Sometimes the water invades the next storey up too, where retired Subrayat, his wife, their four children and his sister huddle around the radio and television.

"The problem is at night, when the water comes quickly. Then we lose kitchen utensils, mattresses, beds, books," sister Nemi Herni explains.

Major cities such as Tokyo and Los Angeles are braced for their "Big One": a major earthquake. In Jakarta, the dreaded catastrophe is a killer flood.

Flooding is a daily fear in the Indonesian capital during the monsoon season, peaking in January or February, with radio reports delivering the bad news: 80 centimetres (32 inches) of water here, a street impassable there.

In 2002, floods killed as many as 40 Jakartans and some 300,000 were forced to seek refuge in mosques, schools and even cemeteries. But the city, struggling with unbridled growth, remains ill-prepared for a disaster.

Some 13 rivers crisscross Jakarta, with 78 zones considered at risk of easily flooding, including Kampung Melayu, a densely-populated district of some 26,000 clinging to Ciliwung River's edge -- among them Subrayat's family.

In 2003, French charity Action Against Hunger (ACF) began working with local authorities on flood preparations for Melayu, including a draft evacuation plan involving first-aid workers and the provision of food and shelter.

As in other flood-prone areas, the main concern with Melayu is the drainage.

An ACF study showed that 78 percent of residents directly throw their rubbish into the river, with the debris effectively clogging the waterway.

"However, people know now that it is a problem, that it contaminates, that it creates blockages, that it permanently raises the riverbed," says Edward Turvill, who manages the program.

A rise of 1.4 metres of the river can easily displace 1,000 people, and it has already risen once to 6.5 metres.
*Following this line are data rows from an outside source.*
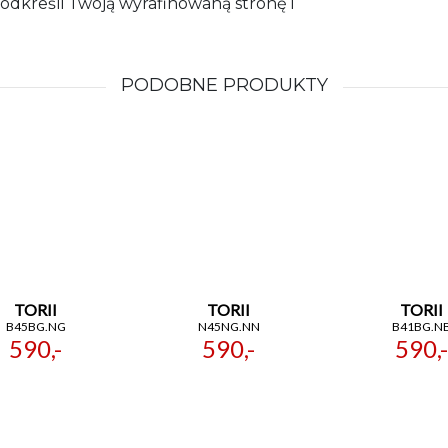
podkreśli Twoją wyrafinowaną stronę i
PODOBNE PRODUKTY
TORII
TORII
TORII
B45BG.NG
N45NG.NN
B41BG.N
590,-
590,-
590,-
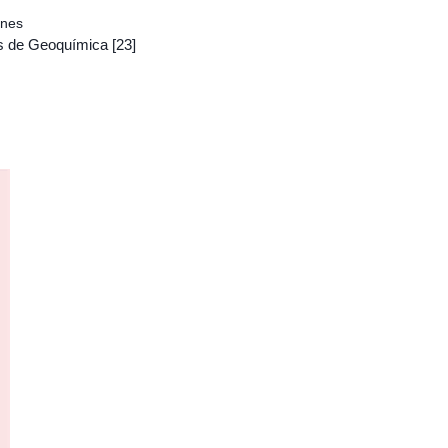
ones
s de Geoquímica
[23]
It can sometimes be too late for people to evacuate using the rooftops, so search and rescue teams have to intervene.

The anarchic growth of the megalopolis of Jakarta, where some 20 million inhabitants are largely deprived of open spaces thanks to a dire lack of parks, only aggravates the situation.
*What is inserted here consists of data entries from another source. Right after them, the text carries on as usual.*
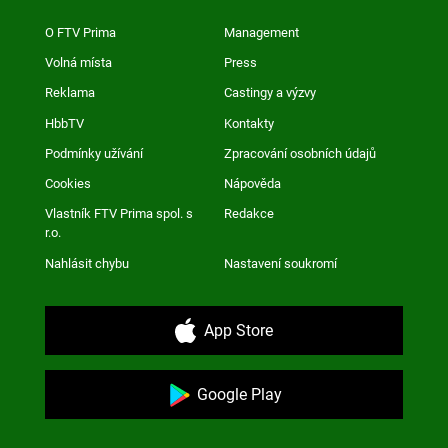
O FTV Prima
Management
Volná místa
Press
Reklama
Castingy a výzvy
HbbTV
Kontakty
Podmínky užívání
Zpracování osobních údajů
Cookies
Nápověda
Vlastník FTV Prima spol. s
Redakce
r.o.
Nahlásit chybu
Nastavení soukromí
App Store
Google Play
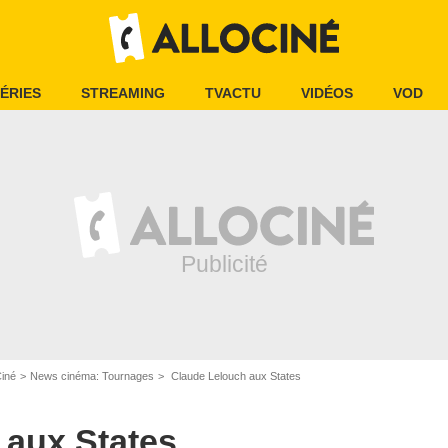
ÉRIES
STREAMING
TVACTU
VIDÉOS
VOD
Ciné
News cinéma: Tournages
Claude Lelouch aux States
 aux States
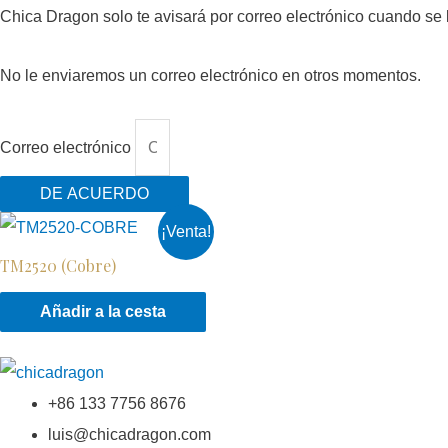
Chica Dragon solo te avisará por correo electrónico cuando se
No le enviaremos un correo electrónico en otros momentos.
Correo electrónico
DE ACUERDO
¡Venta!
TM2520 (Cobre)
Añadir a la cesta
+86 133 7756 8676
luis@chicadragon.com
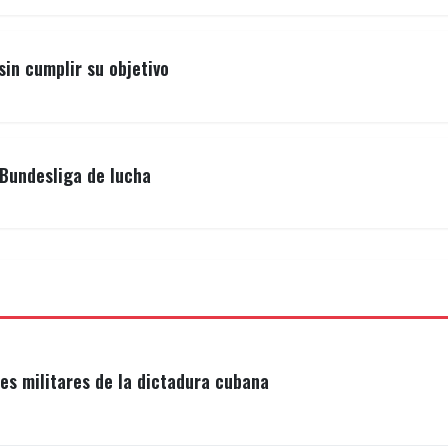
sin cumplir su objetivo
Bundesliga de lucha
s militares de la dictadura cubana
"There is a compacting of the ground due to a combination of the strong extraction of groundwater, the construction of buildings, and weight of the concrete of the roads and around the houses," Turvill says.
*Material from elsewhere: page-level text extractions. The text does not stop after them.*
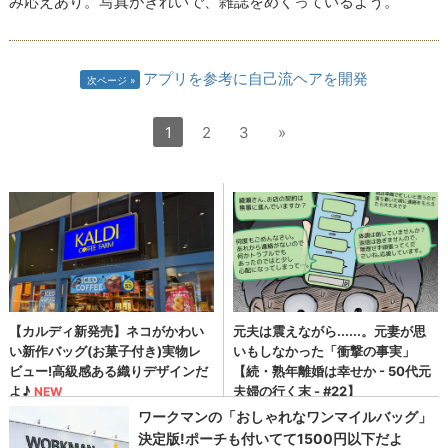
み応えあり。写真がきれいで、雑誌をめくっているよう。
アプリを参考に自己流ヘアを開発
次ページ
1
2
3
»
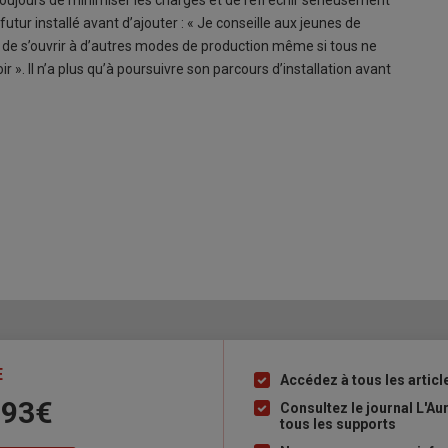
 toujours de minimiser les charges et de réfl échir sérieusement
futur installé avant d’ajouter : « Je conseille aux jeunes de
met de s’ouvrir à d’autres modes de production même si tous ne
r ». Il n’a plus qu’à poursuivre son parcours d’installation avant
E
Accédez à tous les articl
Liste
 93€
à
Consultez le journal L'A
tous les supports
puce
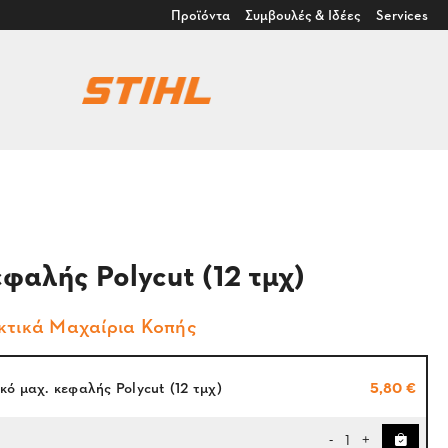
Προϊόντα
Συμβουλές & Ιδέες
Services
φαλής Polycut (12 τμχ)
κτικά Μαχαίρια Κοπής
κό μαχ. κεφαλής Polycut (12 τμχ)
5,80 €
1
-
+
Old Batavia, the former colonial port under the Dutch from where Jakarta has expanded, was built on marshland. Certain areas of the capital still remain below sea level and have weak drainage, with major tides resulting in the outflow of rainwater slowing down.

To improve the situation, authorities have for a long time envisioned constructing a so-called East Jakarta Canal that would be some 24 kilometres (15 miles) long. Only around five kilometres have actually been constructed.

"It is very difficult for us to build because we have had to acquire land," Donny Azdan, head of the ministry of planning's water resources and irrigation directorate, tells AFP.

As for the West Jakarta Canal constructed by the Dutch, its bed has narrowed due to the thousands of destitute who have illegally built along its edges -- many of whom cannot swim.

The issue is also political, with reservoirs that overfill after heavy rains needing to be diverted, but those in poorer areas claiming that suburbs where the well-heeled live are unfairly protected.

Infuriated residents have smashed gates in order to distribute the flood waters elsewhere, but sometimes even nature does not spare the rich.

In 2002, the rainwater volume was so huge that Menteng, populated by Jakarta's elite, was inundated.

But as Turvill says: "If there is a major catastrophe, it is the poor who will suffer most."